A federal district court entered a final judgment against a broker who was charged with defrauding customers by making unsuitable and unauthorized trades and churning customers’ accounts, which enriched the broker at the customers’ expense.

The SEC’s complaint alleges that Rocco Roveccio, who was formerly associated with New York-based broker-dealer Alexander Capital L.P., recommended to seven customers a pattern of high-cost, in-and-out trading without any reasonable basis to believe that his customers could make a profit.

Roveccio’s recommendations resulted in losses for the customers and gains for Roveccio. Roveccio allegedly also lied to his customers about the potential for the accounts to profit. The complaint also alleges that Roveccio engaged in unauthorized trading and churning.

The final judgment orders Roveccio to pay $324,614 total, which includes disgorgement, prejudgment interest and a civil penalty. Separately, the SEC instituted settled administrative proceedings against Roveccio in which, without admitting or denying the findings, Roveccio consented to a Commission order barring him from the securities industry and penny stock trading.

SEC Charges Two Internal Auditors With Repeated Insider Trading

The Securities and Exchange Commission filed insider trading charges against two internal auditors who repeatedly traded and tipped on confidential information that they obtained through their respective employers.

The SEC’s complaint alleges that Lloyd Schuman learned that his employer Verso Corp. had confidential plans to acquire privately-held NewPage Holdings Inc. According to the SEC’s Complaint, Schuman purchased Verso shares before Verso publicly announced the acquisition.

Schuman also allegedly tipped a relative, who also purchased Verso shares before the public announcement. Immediately after the announcement, Schuman sold all of his Verso shares realizing more than $107,000 in profits. Schuman’s relative also sold his Verso shares, realizing more than $2,500 in profits.

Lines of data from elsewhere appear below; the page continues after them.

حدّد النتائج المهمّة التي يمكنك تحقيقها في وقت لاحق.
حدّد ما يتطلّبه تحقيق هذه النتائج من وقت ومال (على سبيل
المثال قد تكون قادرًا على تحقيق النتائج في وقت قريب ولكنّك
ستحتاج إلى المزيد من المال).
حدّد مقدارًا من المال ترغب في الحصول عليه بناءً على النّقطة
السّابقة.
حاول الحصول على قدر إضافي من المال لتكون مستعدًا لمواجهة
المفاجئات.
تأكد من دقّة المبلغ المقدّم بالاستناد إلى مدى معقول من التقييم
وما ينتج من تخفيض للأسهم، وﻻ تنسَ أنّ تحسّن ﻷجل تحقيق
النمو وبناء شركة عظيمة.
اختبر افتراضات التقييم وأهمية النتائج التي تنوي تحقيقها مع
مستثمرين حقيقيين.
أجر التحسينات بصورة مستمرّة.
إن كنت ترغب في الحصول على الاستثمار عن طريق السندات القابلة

The SEC further alleges that Schuman also engaged in insider trading based on tips that he received from his close friend, Dane Janes, who worked for Ashford Hospitality Trust. Janes allegedly obtained confidential information through his employer about Ashford Hospitality Trust and Ashford Hospitality Prime, including plans to issue more shares and a quarterly earnings release.

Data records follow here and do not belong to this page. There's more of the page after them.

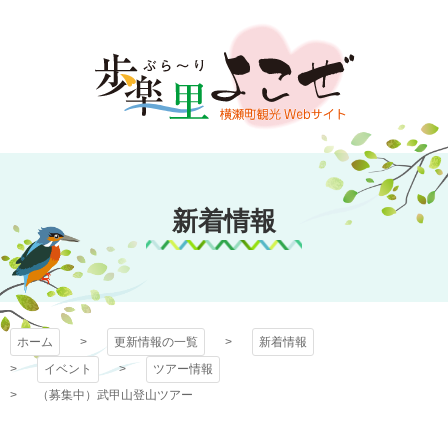
コ
ン
テ
ン
ツ
本
文
歩楽～里（ぶら～
へ
ス
新着情報
り）よこぜ
キ
ッ
プ
ホーム
更新情報の一覧
新着情報
イベント
ツアー情報
（募集中）武甲山登山ツアー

According to the SEC’s complaint, Janes tipped Schuman with this information before it became public. Schuman allegedly traded based on Janes’s tips, avoiding $10,478 in losses and realizing profits of $4,672.

Without admitting or denying the allegations in the SEC’s complaint, Schuman and Janes have consented to a final judgment. The final judgment orders Schuman to pay $122,574 in disgorgement, $21,341 in prejudgment interest, and a civil penalty of $125,134. The final judgment further orders Janes to pay a civil penalty of $15,150.